Die Halbleiterbranche untermauert ihren Wachstumskurs mit harten Fakten. Während der breite Markt schwankt, melden Schwergewichte wie TSMC historische Bestmarken beim Umsatz. Der Hunger nach Künstlicher Intelligenz treibt die Nachfrage auf ein neues Niveau.
TSMC setzt neue Maßstäbe
Taiwan Semiconductor Manufacturing Company (TSMC) lieferte im Juli 2026 beeindruckende Zahlen. Mit einem Rekordumsatz von umgerechnet etwa 14,5 Milliarden US-Dollar übertraf der Konzern die Erwartungen deutlich. Das entspricht einem Plus von fast 45 Prozent im Vergleich zum Vorjahr.

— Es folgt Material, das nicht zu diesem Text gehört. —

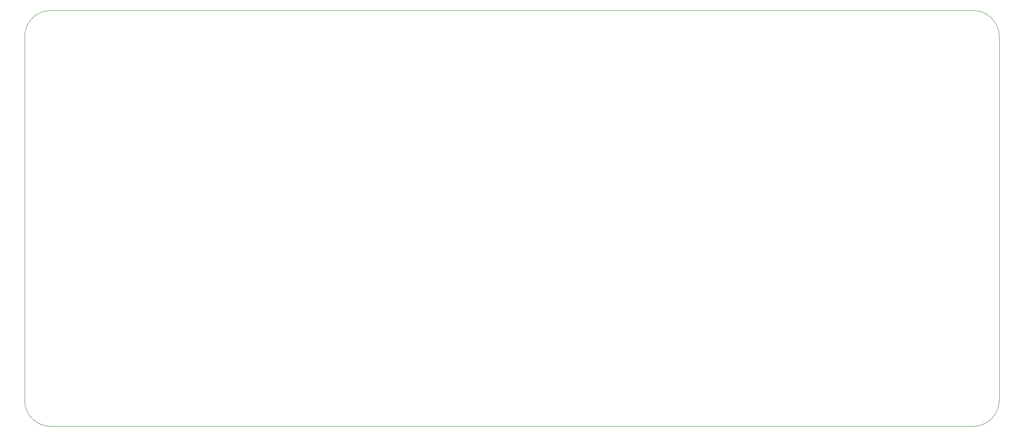
<source format=gbr>
%TF.GenerationSoftware,KiCad,Pcbnew,(6.0.9)*%
%TF.CreationDate,2023-01-28T03:07:56-08:00*%
%TF.ProjectId,GrowLight,47726f77-4c69-4676-9874-2e6b69636164,rev?*%
%TF.SameCoordinates,Original*%
%TF.FileFunction,Profile,NP*%
%FSLAX46Y46*%
G04 Gerber Fmt 4.6, Leading zero omitted, Abs format (unit mm)*
G04 Created by KiCad (PCBNEW (6.0.9)) date 2023-01-28 03:07:56*
%MOMM*%
%LPD*%
G01*
G04 APERTURE LIST*
%TA.AperFunction,Profile*%
%ADD10C,0.100000*%
%TD*%
G04 APERTURE END LIST*
D10*
X232410000Y-66421000D02*
X232410000Y-137541000D01*
X46990000Y-61341000D02*
X227330000Y-61341000D01*
X41910000Y-137541000D02*
X41910000Y-66421000D01*
X227330000Y-142621000D02*
X46990000Y-142621000D01*
X227330000Y-142621000D02*
G75*
G03*
X232410000Y-137541000I0J5080000D01*
G01*
X41910000Y-137541000D02*
G75*
G03*
X46990000Y-142621000I5080000J0D01*
G01*
X46990000Y-61341000D02*
G75*
G03*
X41910000Y-66421000I0J-5080000D01*
G01*
X232410000Y-66421000D02*
G75*
G03*
X227330000Y-61341000I-5080000J0D01*
G01*
M02*

</source>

Als Auftragsfertiger für Apple und Nvidia gilt TSMC als wichtigster Gradmesser der Branche. Die Produktion modernster 2-Nanometer-Chips läuft bereits auf Hochtouren. Das Management hob infolge der starken Nachfrage die Umsatzprognose für das Gesamtjahr 2026 an.
Intel plant Milliarden-Offensive
Intel wählt einen aggressiven Weg zur Finanzierung seiner Expansion. Das Unternehmen kündigte eine Kapitalerhöhung im Volumen von 15 Milliarden US-Dollar an. Mit dem frischen Kapital will der Konzern seine Fertigungskapazitäten massiv ausbauen.
Der Fokus liegt auf modernsten Prozessoren und neuen Verpackungstechnologien. Intel reagiert damit auf den hohen Bedarf an Rechenleistung für KI-Anwendungen. Die Investitionen sollen helfen, die Marktposition gegenüber der asiatischen Konkurrenz zu festigen.
Analysten sehen weiteres Potenzial
Experten bewerten die Aussichten für die Branchenführer weiterhin optimistisch. Die Bank of America stuft Nvidia als Top-Favoriten ein. Grund dafür ist der bevorstehende Wechsel auf die neue Rubin-Architektur.
Morgan Stanley bekräftigte das Kaufvotum für Nvidia mit einem Kursziel von 288 US-Dollar. Parallel dazu stützt ASML den Sektor durch Aktienrückkäufe. Das Unternehmen kaufte im August eigene Anteile für rund 78 Millionen Euro pro Tag zurück.
Die fundamentale Stärke des Sektors bleibt bestehen. Marktforscher von Omdia prognostizieren für die globale Halbleiterindustrie im Jahr 2026 ein Umsatzwachstum von über 90 Prozent. Der VanEck Semiconductor ETF profitiert von diesem Trend und verzeichnet seit Jahresbeginn ein Plus von rund 75 Prozent.
Die Kapazitäten bei modernsten Chip-Generationen bleiben knapp, während die Investitionen in die KI-Infrastruktur neue Höchststände erreichen. Diese fundamentale Unterversorgung dürfte die Preisstabilität der Hersteller bis weit in das Jahr 2027 hinein stützen.